A good indicator of viability for the mother is that one or more live babies are already out. Where all previous have been dead, manual delivery does not always save the mother. The membranes of the newborn look like small kidneys when passed.
The average litter is three or four young, but depending upon the strain o guinea pigs Iitters may vary in number between one to ten. The first litter of a young female is usually quite small.
The sow at the prime of her reproductive life—from six months of age to four years—can have as many as four or even five litters per year, but if you want strong young you should not allow the sow to bear more than three litters in the year.

Postpartum Heat

Sows come into heat very soon after giving birth—between ten to twelve hours later.
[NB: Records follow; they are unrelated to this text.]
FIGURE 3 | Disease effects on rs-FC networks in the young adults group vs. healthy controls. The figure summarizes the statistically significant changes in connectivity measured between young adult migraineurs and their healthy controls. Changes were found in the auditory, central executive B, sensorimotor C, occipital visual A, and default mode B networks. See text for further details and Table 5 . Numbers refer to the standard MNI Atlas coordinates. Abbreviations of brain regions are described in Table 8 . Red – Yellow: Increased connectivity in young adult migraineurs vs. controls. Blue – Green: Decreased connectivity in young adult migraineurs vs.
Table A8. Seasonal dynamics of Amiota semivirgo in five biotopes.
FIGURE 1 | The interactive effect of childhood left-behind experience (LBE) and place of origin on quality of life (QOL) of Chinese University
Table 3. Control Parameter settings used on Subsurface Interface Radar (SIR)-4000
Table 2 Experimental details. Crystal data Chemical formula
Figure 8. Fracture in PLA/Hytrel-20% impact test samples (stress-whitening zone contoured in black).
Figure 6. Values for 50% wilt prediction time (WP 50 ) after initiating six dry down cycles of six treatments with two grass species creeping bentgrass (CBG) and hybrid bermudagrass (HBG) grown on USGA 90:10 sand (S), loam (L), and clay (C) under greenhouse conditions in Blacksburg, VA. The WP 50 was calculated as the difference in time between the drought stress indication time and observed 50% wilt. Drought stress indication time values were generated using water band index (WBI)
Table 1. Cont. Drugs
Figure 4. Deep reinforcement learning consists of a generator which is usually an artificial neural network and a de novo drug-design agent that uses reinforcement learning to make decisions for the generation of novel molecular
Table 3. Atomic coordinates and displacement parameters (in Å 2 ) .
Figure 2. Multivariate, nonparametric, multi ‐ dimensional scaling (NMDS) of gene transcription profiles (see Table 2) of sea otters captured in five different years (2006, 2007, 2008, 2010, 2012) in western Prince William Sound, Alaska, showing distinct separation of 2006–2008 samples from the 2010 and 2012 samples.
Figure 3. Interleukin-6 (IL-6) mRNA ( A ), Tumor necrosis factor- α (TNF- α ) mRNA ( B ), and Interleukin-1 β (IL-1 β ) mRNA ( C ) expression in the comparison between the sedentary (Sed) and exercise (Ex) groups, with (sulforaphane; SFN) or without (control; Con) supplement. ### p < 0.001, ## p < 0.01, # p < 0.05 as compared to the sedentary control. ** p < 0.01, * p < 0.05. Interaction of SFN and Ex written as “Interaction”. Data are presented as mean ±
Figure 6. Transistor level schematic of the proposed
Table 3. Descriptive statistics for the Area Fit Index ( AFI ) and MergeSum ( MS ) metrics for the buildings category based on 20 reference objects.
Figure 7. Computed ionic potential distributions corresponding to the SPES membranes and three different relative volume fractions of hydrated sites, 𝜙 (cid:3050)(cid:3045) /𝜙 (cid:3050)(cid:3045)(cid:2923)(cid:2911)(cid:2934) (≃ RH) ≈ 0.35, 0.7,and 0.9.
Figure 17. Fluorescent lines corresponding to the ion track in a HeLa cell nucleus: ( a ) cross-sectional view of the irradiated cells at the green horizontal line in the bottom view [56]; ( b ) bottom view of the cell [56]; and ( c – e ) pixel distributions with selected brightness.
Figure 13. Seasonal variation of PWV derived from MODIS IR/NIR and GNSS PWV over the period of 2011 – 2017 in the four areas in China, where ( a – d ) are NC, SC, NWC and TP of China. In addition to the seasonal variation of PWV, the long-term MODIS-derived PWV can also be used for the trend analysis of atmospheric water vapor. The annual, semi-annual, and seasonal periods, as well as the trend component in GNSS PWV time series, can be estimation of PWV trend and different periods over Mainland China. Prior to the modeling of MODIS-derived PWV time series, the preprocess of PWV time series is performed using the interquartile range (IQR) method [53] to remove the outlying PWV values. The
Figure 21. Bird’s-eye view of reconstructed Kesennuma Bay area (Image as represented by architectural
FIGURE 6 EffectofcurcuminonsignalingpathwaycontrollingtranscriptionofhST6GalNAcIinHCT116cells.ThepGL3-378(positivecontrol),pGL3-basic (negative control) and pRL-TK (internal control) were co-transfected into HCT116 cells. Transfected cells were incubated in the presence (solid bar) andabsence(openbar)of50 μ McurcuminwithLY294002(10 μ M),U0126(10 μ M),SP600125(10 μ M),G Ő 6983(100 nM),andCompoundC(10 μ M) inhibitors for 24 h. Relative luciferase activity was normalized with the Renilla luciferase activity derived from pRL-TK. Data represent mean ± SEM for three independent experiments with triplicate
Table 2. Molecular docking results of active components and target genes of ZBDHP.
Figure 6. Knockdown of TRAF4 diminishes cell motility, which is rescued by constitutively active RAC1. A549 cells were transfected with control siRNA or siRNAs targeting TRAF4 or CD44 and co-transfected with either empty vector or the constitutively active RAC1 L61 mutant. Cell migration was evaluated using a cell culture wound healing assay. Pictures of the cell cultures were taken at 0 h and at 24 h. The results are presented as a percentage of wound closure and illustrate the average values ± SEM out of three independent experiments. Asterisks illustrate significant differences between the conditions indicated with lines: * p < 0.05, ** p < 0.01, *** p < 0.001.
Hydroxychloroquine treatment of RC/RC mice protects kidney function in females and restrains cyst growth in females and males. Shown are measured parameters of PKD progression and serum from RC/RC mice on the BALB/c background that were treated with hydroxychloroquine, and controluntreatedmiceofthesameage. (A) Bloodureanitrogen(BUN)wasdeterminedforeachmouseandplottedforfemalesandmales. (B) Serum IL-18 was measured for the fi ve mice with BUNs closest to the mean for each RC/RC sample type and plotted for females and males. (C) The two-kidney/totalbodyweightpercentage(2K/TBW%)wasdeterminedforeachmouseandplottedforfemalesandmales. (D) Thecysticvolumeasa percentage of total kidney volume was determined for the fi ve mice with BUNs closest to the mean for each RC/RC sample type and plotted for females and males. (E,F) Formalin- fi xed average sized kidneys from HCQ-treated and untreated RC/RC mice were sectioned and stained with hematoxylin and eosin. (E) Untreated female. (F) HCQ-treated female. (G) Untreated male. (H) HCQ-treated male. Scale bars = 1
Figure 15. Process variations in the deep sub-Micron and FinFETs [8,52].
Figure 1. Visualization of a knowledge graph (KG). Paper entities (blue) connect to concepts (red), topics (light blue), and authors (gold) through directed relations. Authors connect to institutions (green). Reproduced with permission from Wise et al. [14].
Some commercial breeders leave the boar with the pregnant sows so that they can mate during the post-partum heat, but for the home breeder it is best to remove the pregnant sow to her own cage and prevent this post-partum heat mating. This allows her to rest between litters.
From the time the young begin to nurse until they are weaned, the sow will not have other heat periods. Except for the post-partum heat it is usually safe to leave the suckling sow with the boar.
Only in the rarest instances will the boar bother or injure the young. Males have been known to eat the young.
Young guinea pigs (suckers) are born fully haired, toothed and with their eyes open. They begin walking and running within an hour after they are born. In two or three days they begin to eat solid food in addition to nursing from the mother. The guinea pig is communal in its rearing of the young. The sow will allow any sucker in her pen to suckle. However, groups of more than twelve sows (with thirty-five to forty-five suckers) can suffer from overcrowding, with losses due to fighting and starvation. Smaller groups of four to five sows are best. Where a number of sows are having litters it is best to keep the sows with similarly aged litters together.



Nest Boxes

Some breeders recommend that each cage be provided with a nesting b7 A small box 30 centimeters square with a door through which the guinea pig can enter the main cage area is suitable. It can be made of wood or cardboard, but the top should be removable for easy cleaning.

Growth After Weaning

Suckers should be weaned at eighteen to twenty-one days of age. If they are left any longer, some of the young sows will he mated b y the adult boar.
At weaning time the young should weigh about 250 grams. Growth continues until about eighteen months of age, when the boars will average 25 centimeters in length and about 1 kilogram in weight. The sows. unless pregnant, average slightly less.
Guinea pigs will generally breed up to their fifth year, but after the third or fourth year breeding becomes irregular and litters are smaller. Very few guinea pigs live beyond seven years of age. Five or six years are considered a very full life.